Now you'd think that the Toronto Star would be cheering the Conservative government's decision to tax income trusts, thus preventing more corporations from avoiding paying their fair share of income tax.

But this is the self-proclaimed newspaper champion of the common man, after all, so naturally they've found some common men as victims:

On paper, former hospital janitor Ron Cann is down about $18,000, which is more than he earns in a year. Noel Chaney of Vancouver Island estimates he lost about $65,000 and has started to think about selling his house. David and Lorraine Marshall of Cornwall stand to lose about $100,000, and that's enough to make David regret every lawn sign he pounded into the ground for the Conservatives in the last election.

"The big thing is they lied to us," said Marshall, a former trucker, of the government's decision to tax income trusts, a popular investment vehicle among retirees. "I worked for the candidate here, putting lawn signs up and all those things based on this one issue, income trusts.

"They said they wouldn't touch it. This is completely out of the blue."

It isn't just that the Conservatives changed the rules on income trusts; it's the fact they reversed their stance on the issue that has investors hopping mad.


Lost in all these heart-wrenching stories of retirees' dreams and financial security cruelly shattered overnight is one simple fact: no one forced them to put all of their eggs in one basket.

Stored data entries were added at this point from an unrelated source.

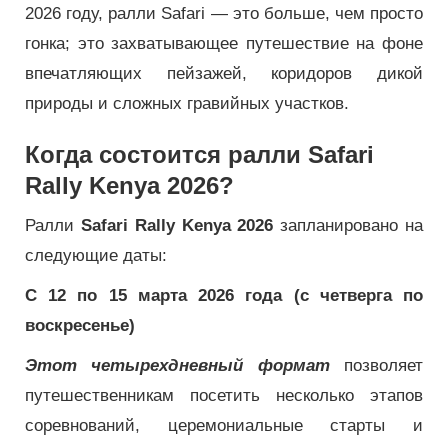
2026 году, ралли Safari — это больше, чем просто
гонка; это захватывающее путешествие на фоне
впечатляющих пейзажей, коридоров дикой
природы и сложных гравийных участков.
Когда состоится ралли Safari
Rally Kenya 2026?
Ралли
Safari Rally Kenya 2026
запланировано на
следующие даты:
С 12 по 15 марта 2026 года (с четверга по
воскресенье)
Этот четырехдневный формат
позволяет
путешественникам посетить несколько этапов
соревнований, церемониальные старты и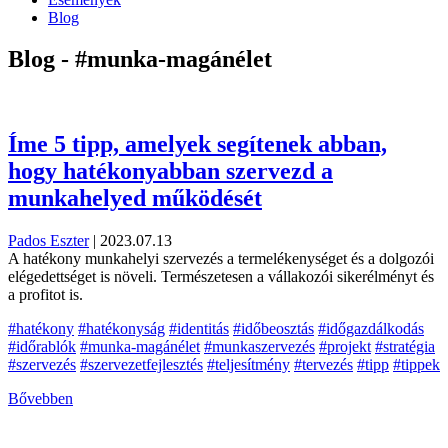
Blog
Blog - #munka-magánélet
Íme 5 tipp, amelyek segítenek abban,
hogy hatékonyabban szervezd a
munkahelyed működését
Pados Eszter
|
2023.07.13
A hatékony munkahelyi szervezés a termelékenységet és a dolgozói
elégedettséget is növeli. Természetesen a vállakozói sikerélményt és
a profitot is.
#hatékony
#hatékonyság
#identitás
#időbeosztás
#időgazdálkodás
#időrablók
#munka-magánélet
#munkaszervezés
#projekt
#stratégia
#szervezés
#szervezetfejlesztés
#teljesítmény
#tervezés
#tipp
#tippek
Bővebben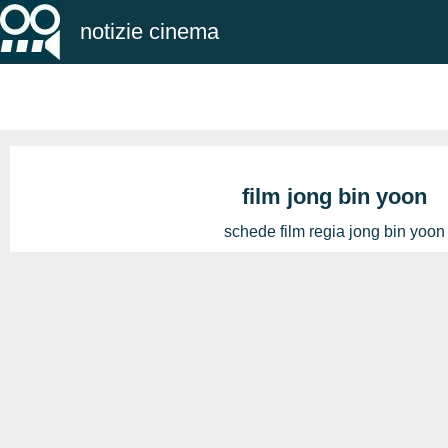
notizie cinema
film jong bin yoon
schede film regia jong bin yoon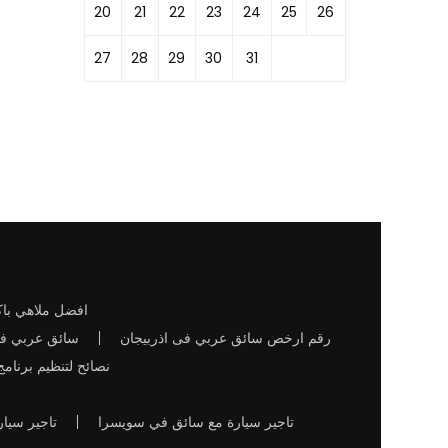
20
21
22
23
24
25
26
27
28
29
30
31
افضل ملاهي باكو
رقم ارخص سائق عربي فى اذربيجان
سائق عربي في
نصائح لتنظيم برنا
تاجير سيارة مع سائق في سويسرا
تاجير سيا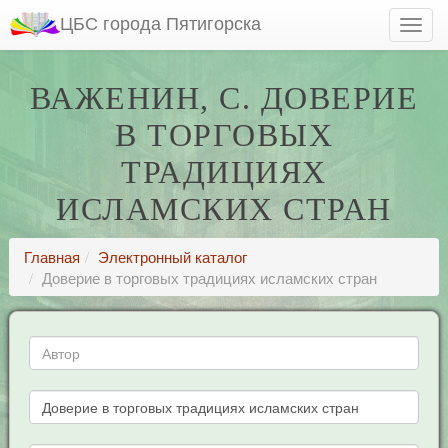
ЦБС города Пятигорска
ВАЖЕНИН, С. ДОВЕРИЕ
В ТОРГОВЫХ
ТРАДИЦИЯХ
ИСЛАМСКИХ СТРАН
Главная
Электронный каталог
Доверие в торговых традициях исламских стран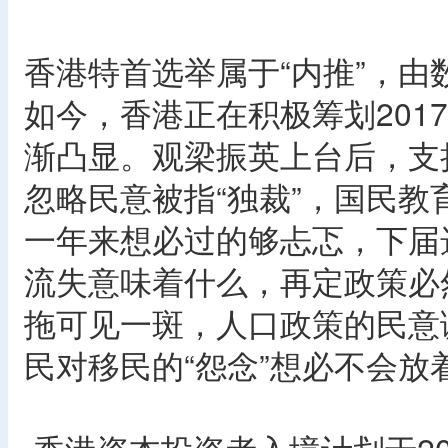
香港特首选举属于“内推”，
如今，香港正在积极筹划201
渐凸显。观梁振英上台后，支
忽略民意被指“独裁”，国民
一年来想必过的够忐忑，下届
流失意味着什么，再定政策必
拖可见一斑，人口政策的民意
民对移民的“怨念”想必不会放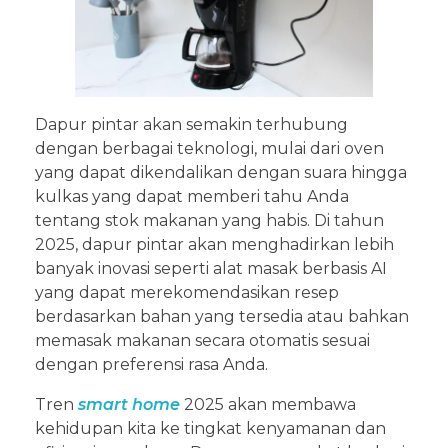
Dapur pintar akan semakin terhubung
dengan berbagai teknologi, mulai dari oven
yang dapat dikendalikan dengan suara hingga
kulkas yang dapat memberi tahu Anda
tentang stok makanan yang habis. Di tahun
2025, dapur pintar akan menghadirkan lebih
banyak inovasi seperti alat masak berbasis AI
yang dapat merekomendasikan resep
berdasarkan bahan yang tersedia atau bahkan
memasak makanan secara otomatis sesuai
dengan preferensi rasa Anda.
Tren
smart home
2025 akan membawa
kehidupan kita ke tingkat kenyamanan dan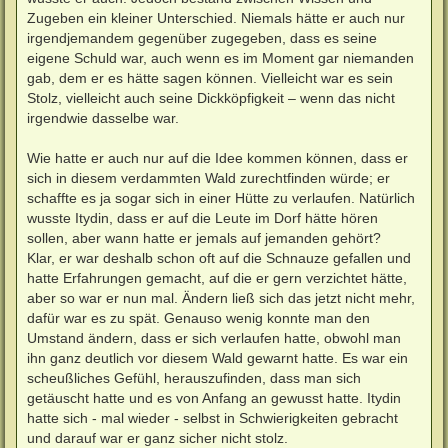
r
a
Zugeben ein kleiner Unterschied. Niemals hätte er auch nur
g
irgendjemandem gegenüber zugegeben, dass es seine
eigene Schuld war, auch wenn es im Moment gar niemanden
gab, dem er es hätte sagen können. Vielleicht war es sein
Stolz, vielleicht auch seine Dickköpfigkeit – wenn das nicht
irgendwie dasselbe war.
Wie hatte er auch nur auf die Idee kommen können, dass er
sich in diesem verdammten Wald zurechtfinden würde; er
schaffte es ja sogar sich in einer Hütte zu verlaufen. Natürlich
wusste Itydin, dass er auf die Leute im Dorf hätte hören
sollen, aber wann hatte er jemals auf jemanden gehört?
Klar, er war deshalb schon oft auf die Schnauze gefallen und
hatte Erfahrungen gemacht, auf die er gern verzichtet hätte,
aber so war er nun mal. Ändern ließ sich das jetzt nicht mehr,
dafür war es zu spät. Genauso wenig konnte man den
Umstand ändern, dass er sich verlaufen hatte, obwohl man
ihn ganz deutlich vor diesem Wald gewarnt hatte. Es war ein
scheußliches Gefühl, herauszufinden, dass man sich
getäuscht hatte und es von Anfang an gewusst hatte. Itydin
hatte sich - mal wieder - selbst in Schwierigkeiten gebracht
und darauf war er ganz sicher nicht stolz.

If they gambled everything on income trusts, the responsibility for their losses is theirs alone. Market conditions change every day, and it would have been irresponsible to assume that income trusts would remain untouched forever.

Don't shed too many tears for those who forgot the first lesson of investing for retirement: diversify!

5 comments:

Anonymous said...

The concept of 'Corporations fair share of taxes' is socialist drivel. Corporations do not pay taxes! Their shareholders (-$25,000,000,000 yesterday) pay those taxes.

For a corporation to pay taxes, it would have to have a large hoard of cash to draw down. In the absence of this hoard, they pay taxes out of their gross revenues leaving less for their employees, clients, shareholders, and suppliers.

The money corporations earn is either invested, or distributed. If it is invested the taxes are deferred to allow future growth. If it is paid to others (employees, shareholders, suppliers), it is later taxed in their hands.

If the corporations distributions are to foreign interests, there should be a witholding tax.

Joanne (True Blue) said...

You can't protect against stupidity and greed. As you say, diversify.

Steve Stinson said...

Ditto

Anonymous said...

I wonder if they bought bags full of Nortel at $100 too.....

Jim L

Hawkeyi's Blog said...

Wow! I have never never never supported the Conservative Government in Canada...never! I'm reconsidering this position now.